Download or read book Edward Hopper in Vermont written by Bonnie Tocher Clause and published by UPNE. This book was released on 2012 with total page 255 pages. Available in PDF, EPUB and Kindle. Book excerpt: Edward and Jo Hopper first discovered Vermont in 1927, making day trips from the Whitney Studio Club's summer retreat for New York artists in Charlestown, New Hampshire. In 1935 and 1936 the Hoppers again traveled to Vermont, this time from their summer home in Cape Cod, in Edward's continuing search for new places to paint. During these quests they identified the White River and what Edward considered to be Vermont's "finest" river valley, and they returned there for longer visits in 1937 and 1938, boarding at Robert and Irene Slater's Wagon Wheels farm in South Royalton. These "vacations" were a change from the usual tempo of their lives, a break from the studio-bound easels, canvas, and oils, and an opportunity to paint something different, to be in a new place and paint en plein air. Over the course of his Vermont sojourns, Edward Hopper produced some two dozen paintings, watercolors that are among the most distinctive of his regional works, strongly characterized by place. In this accessible volume, Bonnie Tocher Clause tells the story of the Hoppers' visits to Vermont, their stays on the Slater farm, and their introduction to farm life. She locates the sites shown in Hopper's Vermont paintings, identifies two watercolors not previously recognized as Vermont scenes, and traces the development of Hopper's singular interpretations of the Vermont landscape. In Edward Hopper in Vermont, Clause details the provenance of the Vermont paintings through the years, tracking the history of sales leading to the works' ultimate homes with private collectors and museums. Showcasing all the Vermont paintings in color, this volume will delight both fans of Hopper's work and those who are fascinated by the story of the creation, collection, and business of producing great art.

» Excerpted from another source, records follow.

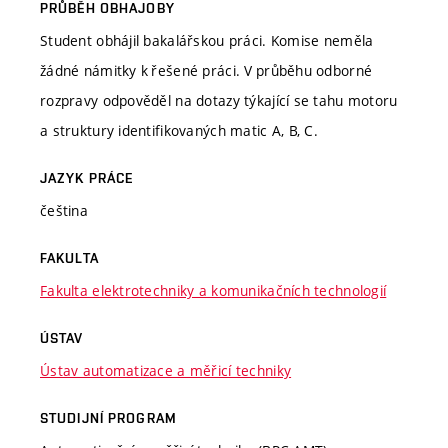
PRŮBĚH OBHAJOBY
Student obhájil bakalářskou práci. Komise neměla
žádné námitky k řešené práci. V průběhu odborné
rozpravy odpověděl na dotazy týkající se tahu motoru
a struktury identifikovaných matic A, B, C.
JAZYK PRÁCE
čeština
FAKULTA
Fakulta elektrotechniky a komunikačních technologií
ÚSTAV
Ústav automatizace a měřicí techniky
STUDIJNÍ PROGRAM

Book Genesee County  Michigan  Cemeteries

Download or read book Genesee County Michigan Cemeteries written by and published by . This book was released on 1983 with total page 82 pages. Available in PDF, EPUB and Kindle. Book excerpt:

Book Built from the Fire

    Book Details:
  • Author : Victor Luckerson
  • Publisher : Random House Trade Paperbacks
  • Release : 2024-06-04
  • ISBN : 0593134397
  • Pages : 689 pages

Download or read book Built from the Fire written by Victor Luckerson and published by Random House Trade Paperbacks. This book was released on 2024-06-04 with total page 689 pages. Available in PDF, EPUB and Kindle. Book excerpt: A multigenerational saga of a family and a community in Tulsa’s Greenwood district, known as “Black Wall Street,” that in one century survived the 1921 Tulsa Race Massacre, urban renewal, and gentrification “Ambitious . . . absorbing . . . By the end of Luckerson’s outstanding book, the idea of building something new from the ashes of what has been destroyed becomes comprehensible, even hopeful.”—Marcia Chatelain, The New York Times WINNER OF THE SABEW BEST IN BUSINESS BOOK AWARD • A NEW YORK TIMES BOOK REVIEW AND WASHINGTON POST BEST BOOK OF THE YEAR When Ed Goodwin moved with his parents to the Greenwood neighborhood in Tulsa, Oklahoma, his family joined a community soon to become the center of black life in the West. But just a few years later, on May 31, 1921, the teenaged Ed hid in a bathtub as a white mob descended on his neighborhood, laying waste to thirty-five blocks and murdering as many as three hundred people in one of the worst acts of racist violence in U.S. history. The Goodwins and their neighbors soon rebuilt the district into “a Mecca,” in Ed’s words, where nightlife thrived and small businesses flourished. Ed bought a newspaper to chronicle Greenwood’s resurgence and battles against white bigotry, and his son Jim, an attorney, embodied the family’s hopes for the civil rights movement. But by the 1970s urban renewal policies had nearly emptied the neighborhood. Today the newspaper remains, and Ed’s granddaughter Regina represents the neighborhood in the Oklahoma state legislature, working alongside a new generation of local activists to revive it once again. In Built from the Fire, journalist Victor Luckerson tells the true story behind a potent national symbol of success and solidarity and weaves an epic tale about a neighborhood that refused, more than once, to be erased.